Available records:
####

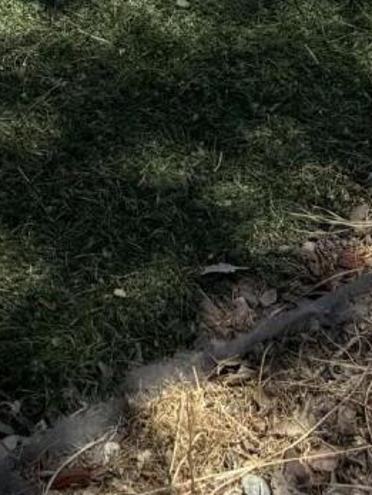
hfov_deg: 10.6
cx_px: -57
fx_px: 1977
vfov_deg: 11.8
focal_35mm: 138
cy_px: -681
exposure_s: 1/4167
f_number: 1.78
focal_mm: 6.76
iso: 80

####

What you have to do:
Set down the material above exactly as written, but not the pictures.

Exercise response:
hfov_deg: 10.6
cx_px: -57
fx_px: 1977
vfov_deg: 11.8
focal_35mm: 138
cy_px: -681
exposure_s: 1/4167
f_number: 1.78
focal_mm: 6.76
iso: 80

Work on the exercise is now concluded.